**EXERCISE DETAILS**
The lines needed are those below that contain the word "Info"; copy each one.

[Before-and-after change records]
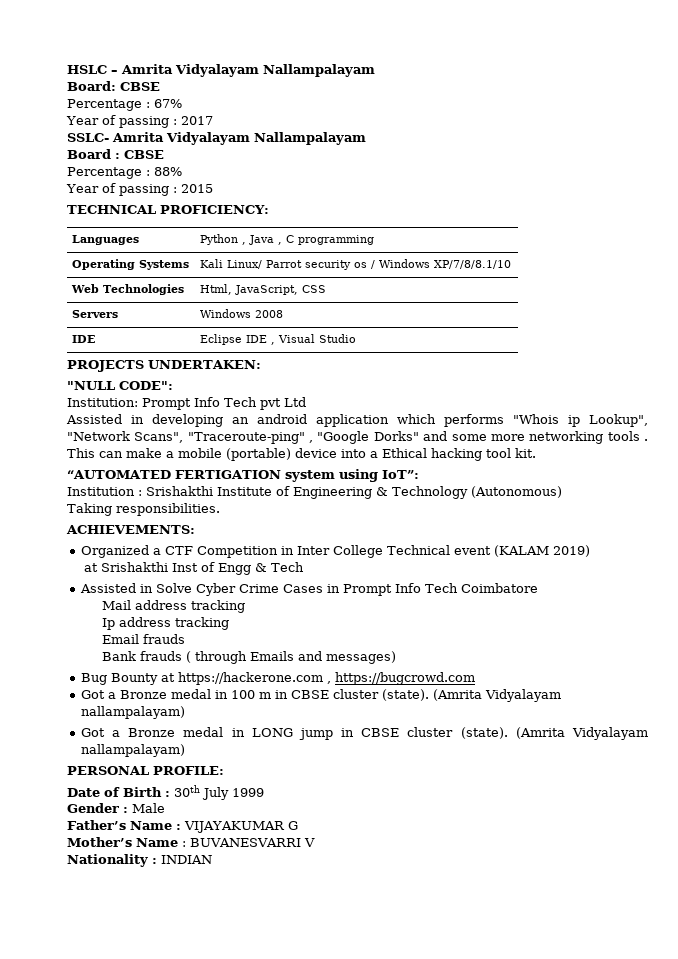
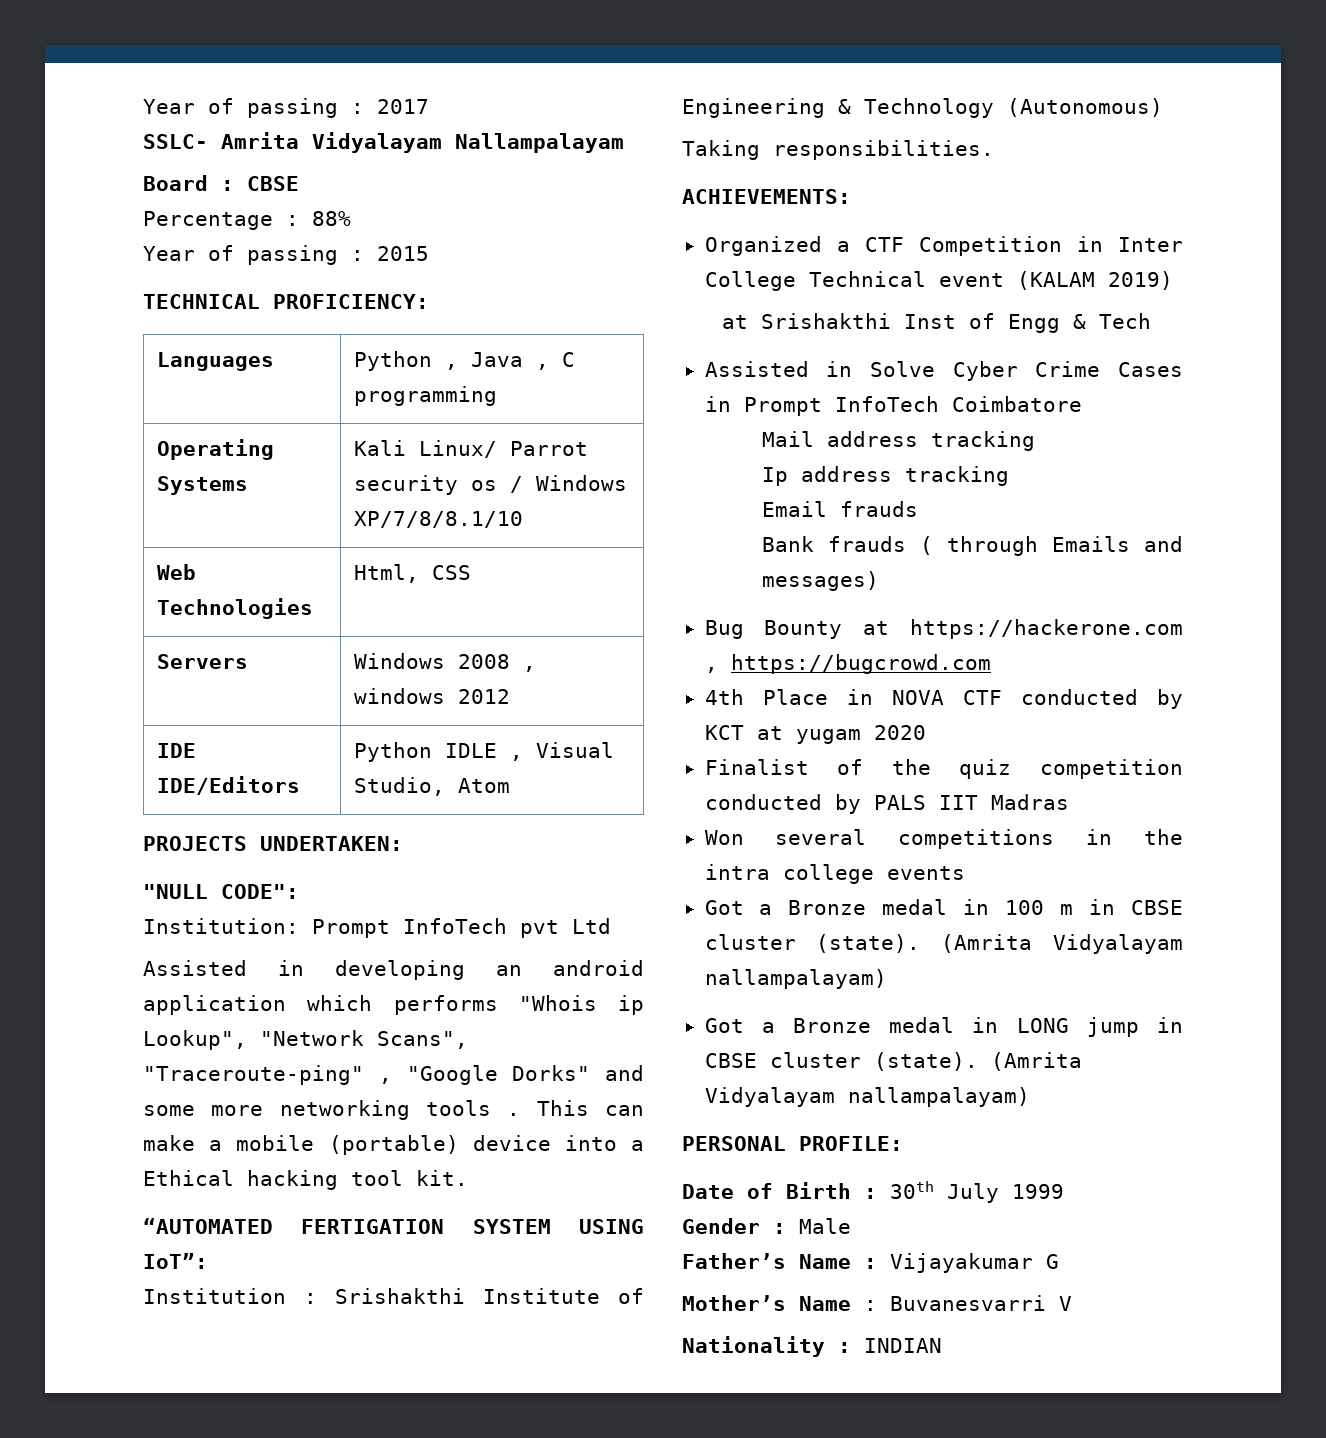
[67,64,375,77] [67,81,160,91] [67,99,182,111] HSLC – Amrita Vidyalayam Nallampalayam // Board: CBSE // Percentage : 67% // -> (143, 106) none
[235,285,299,295] JavaScript, -> (420, 573) none
[72,335,96,343] [200,334,357,345] // IDE | Eclipse IDE , Visual Studio -> [523,666,537,672] [354,688,511,704] [157,743,197,758] [157,776,301,795] [354,742,615,762] [354,777,511,796] , windows 2012 // IDE IDE/Editors | Python IDLE , Visual Studio, Atom
[194,397,257,407] Info Tech -> [403,918,507,934] InfoTech
[284,469,378,482] system using -> [472,1219,644,1234] SYSTEM USING
[394,583,458,593] Info Tech -> [834,396,939,412] InfoTech
(475, 678) none -> [704,689,1183,709] [704,725,926,744] [704,759,1183,779] [704,794,1069,814] [704,829,1183,849] [704,864,965,884] // 4th Place in NOVA CTF conducted by KCT at yugam 2020 // Finalist of the quiz competition conducted by PALS IIT Madras // Won several competitions in the intra college events
[184,821,285,833] VIJAYAKUMAR -> [890,1253,1033,1273] Vijayakumar
[190,838,301,847] BUVANESVARRI -> [890,1295,1046,1311] Buvanesvarri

**THE ANSWER**
[194,397,257,407] Info Tech -> [403,918,507,934] InfoTech
[394,583,458,593] Info Tech -> [834,396,939,412] InfoTech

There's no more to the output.